General PWM techniques for UPS:
1. Using Analog devices:
Analog PWM uses natural sampling technique, which compares a sinusoidal modulating wave form with a triangular wave (from a time-base generator) to generate pulses.
2. Using Microprocessors:
A digital PWM signal generator is interfaced with a microprocessor. It calculates the pulse width at every sampling instant. According to this calculated width, the pulse generator generates the pulses with a constant switching frequency.
Then, Why DSP?
Most of the Microprocessor –aided UPS systems continue to depend on the analog op-amp controls and they lack speed required for high frequency inverter control.
Therefore, harmonics are not eliminated in the output wave form, insisting on the large output LC-filter circuit.
With the availability of low cost- high performance DSP chips characterised by the execution of most instructions in one instruction cycle, complicated control algorithms can be executed with speed, making very high sampling rate possible for digitally controlled inverters. High speed DSPs are now capable of executing over 30 million instructions per second (MIPS)
More reasons for using DSPs:
• No analog circuitry. Thus no offsets( i.e. installation & maintenance cost saved)
• High speed DSP control allows for real time harmonic cancellation.
• Flexible configuration for many power sizes.
• Sophisticated switching algorithm saving overall system costs.

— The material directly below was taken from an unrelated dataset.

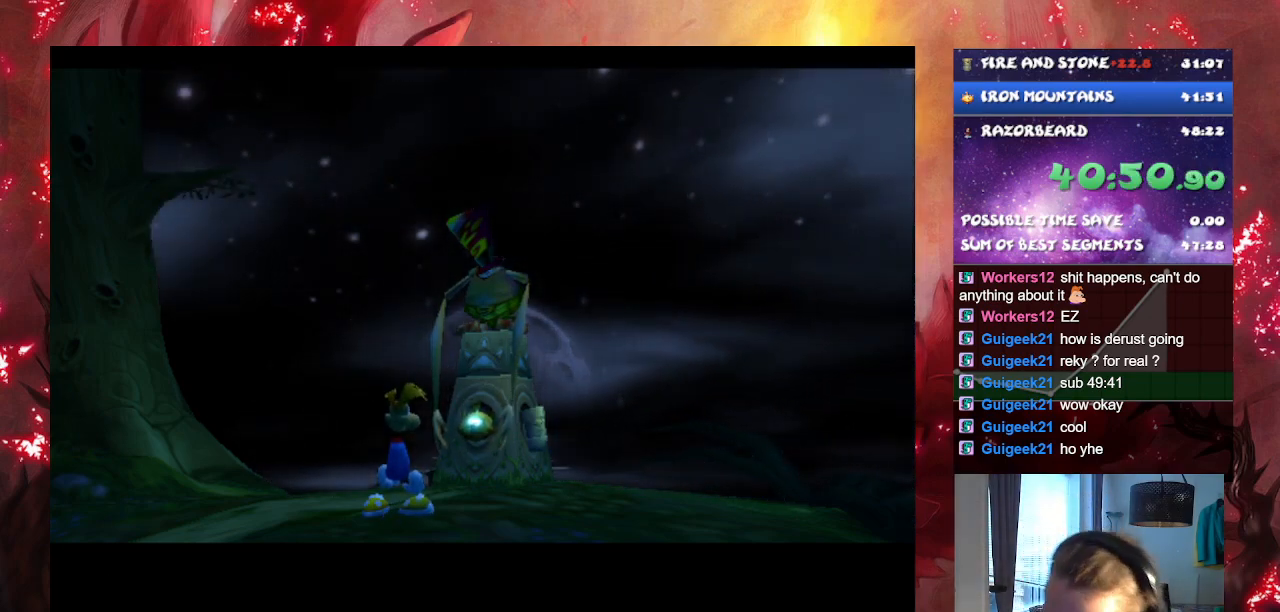
{"buttons": ["CROSS"], "left_stick": "center", "right_stick": "center", "events": []}
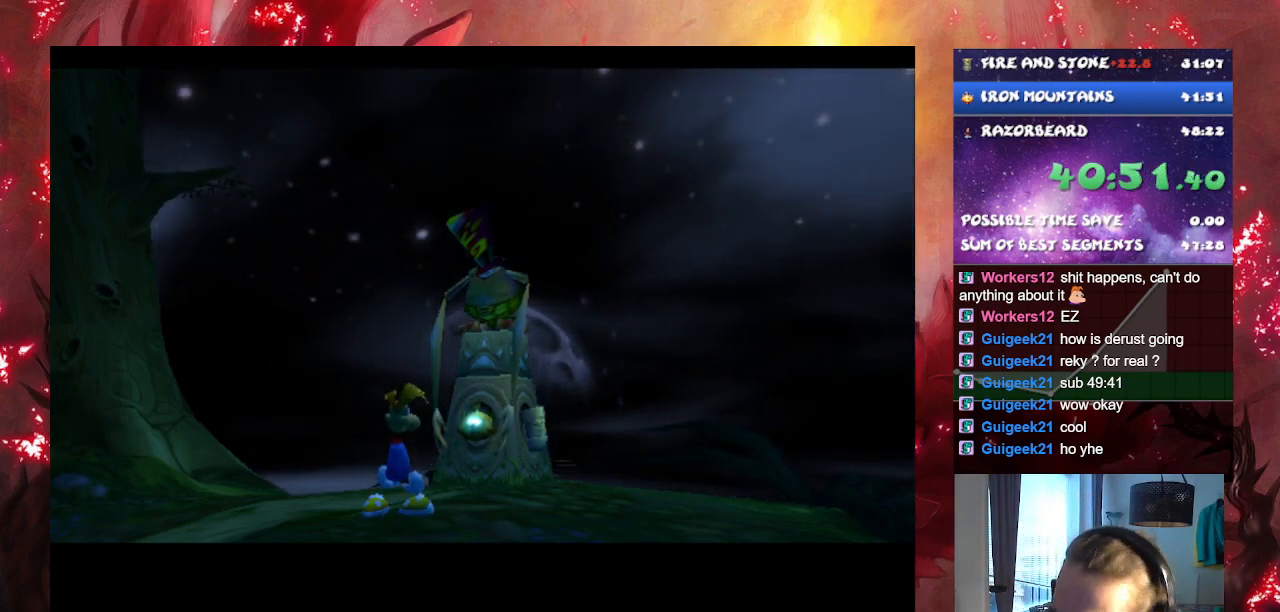
{"buttons": ["CROSS"], "left_stick": "center", "right_stick": "center", "events": []}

• Features may be upgraded in the same hardware, to fulfill different incoming needs.
DSP control of UPS systems:
Most electronic loads served by UPS systems are non-linear and thus generate harmonic currents that must be filtered at the inverter output to reduce the distortion to acceptable levels. The DSP controlled UPS systems employs software controlled harmonic conditioners with the ability to dynamically adopt to changing load conditions for compensating load harmonics without manual intervention.
The functional block diagram is as shown below:
Thus, the application of advanced signal processing using a DSP operates to provide sinusoidal load voltages even under varying load situations, while eliminating the need of large passive filters.